Panorama matritense_ obras jocosas y satiricas de El Curioso Parlante
Panorama matritense_ obras jocosas y satiricas de El Curioso Parlante La esperanza volvió a derramar su bálsamo consolador en el corazón del pobre Mauricio, y lleno de ideas lisonjeras aguardó la hora señalada; corre precipitadamente bajo el balcón; con efecto, está allí; ya mira brillar sus hermosos ojos, ya advierte su blanca mano; ya… Mas ¡oh, y qué bien dice Shakespeare, que cuando los males vienen no vienen esparcidos como espías, sino reunidos en escuadrones! Aquella noche se le había antojado al papá tomar el fresco después de cenar, y era él el que estaba repantigado en la barandilla, no sin grave agitación de Matilde, que le rogaba se fuese a acostar para evitar el relente.
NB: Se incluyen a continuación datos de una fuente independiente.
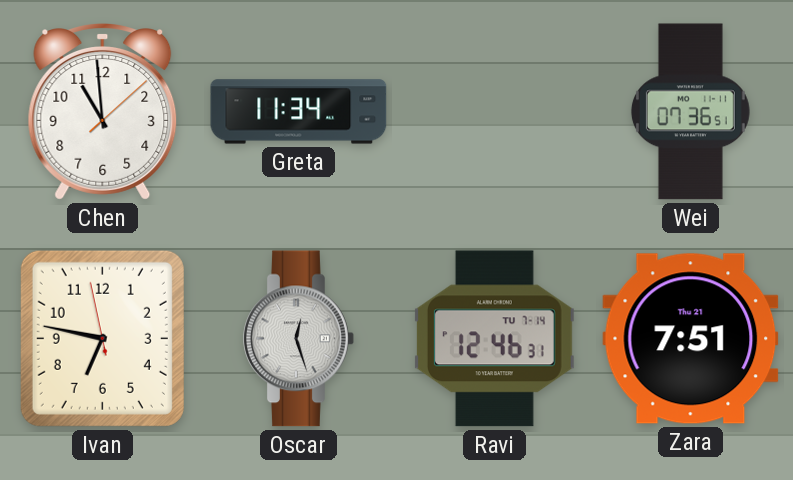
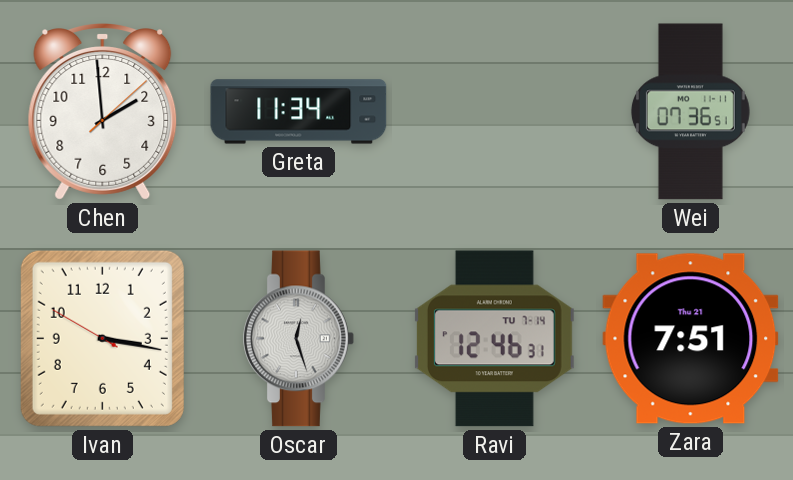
Chen: 10:59 -> 1:59
Ivan: 6:46 -> 3:16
- «Bien mío -dijo Mauricio con voz almibarada-, ¿es usted?
- Chica, Matilde (la dice el padre por lo bajo), ¿es contigo esto?
- Papá, conmigo no señor; yo no sé…
- No, pues estas cosas, tuyas son o de tu hermana.
- Para que vea V. (continúa el galán amartelado) si tuve motivo de enfadarme, ahí va el billete…
- A ver, a ver, muchacha, aparta, aparta, y trae una luz, que voy a leerle…»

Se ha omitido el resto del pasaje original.